I did 26mins in total. Simply as it was so tiring. I just never realised on a turbo, particularly with the KICKR, how little risk there is. You just sit and pedal. No worries. If you are worried you just clamp the wheel in a riser block
Out of the road, you have to use your core muscles to keep you upright. That whole core stability thing… Which I’ve not needed, or worked on SINCE January. You’ve to be aware of changes in the road. How hard and far you turn into the corners.
Plus to cap it off, as my right arm, and thus shoulder and back on that side are the weaker, it feels as if I’m more likely to slip toward the right again.

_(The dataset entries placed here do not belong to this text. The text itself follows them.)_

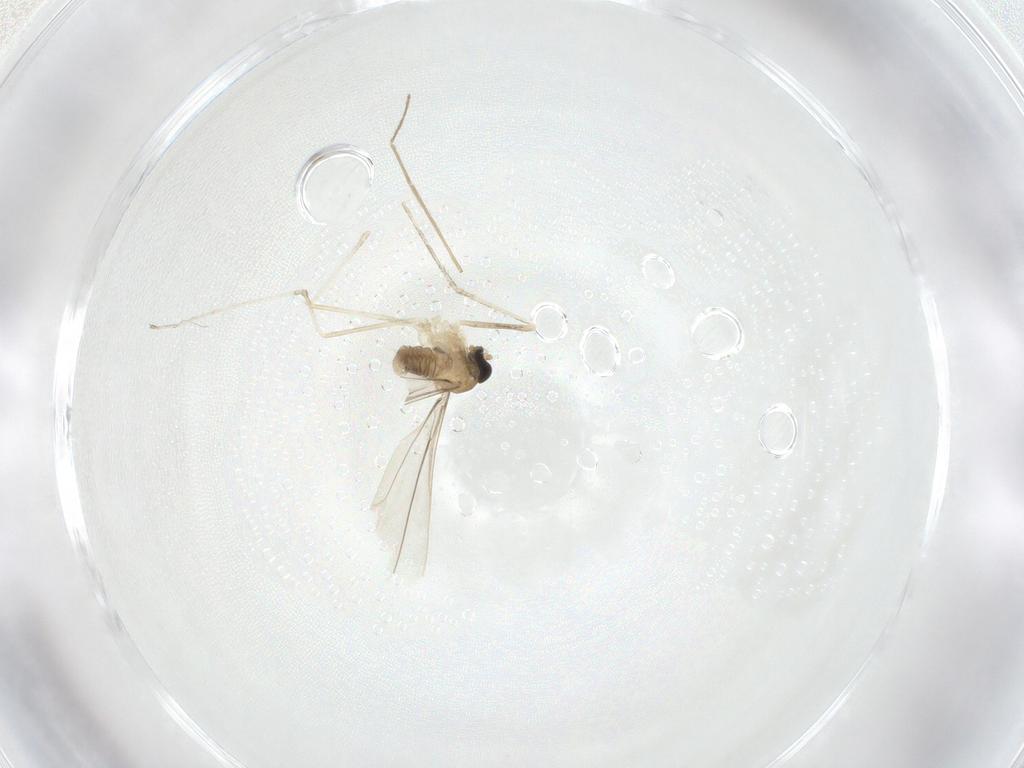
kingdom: Animalia
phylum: Arthropoda
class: Insecta
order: Diptera
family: Cecidomyiidae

That’s rather draining!
I turned around after 13mins simply as I didn’t want to get tired, and then make a mistake and slip. Hopefully, things will improve steadily from here.
The two things I do know; it’s going to take a lot of work to get back to where I was both in general fitness, but also in bike control. Plus I think I’m going to have to start using the turbo one-handed, just to be able to develop the strength in that arm again, but in a safe environment.
I might even have to consider rollers!! But I’ve always considered those paramount to suicide. So maybe not!
So now I’ll add core to the list of exercises, but I can say it took 11 weeks to get back to cycling after fractured olecranon. But I’m about to head off to Scotland…Might try and get a few recovery minutes out on the quiet roads up there. Next goal, break 30mins on the road!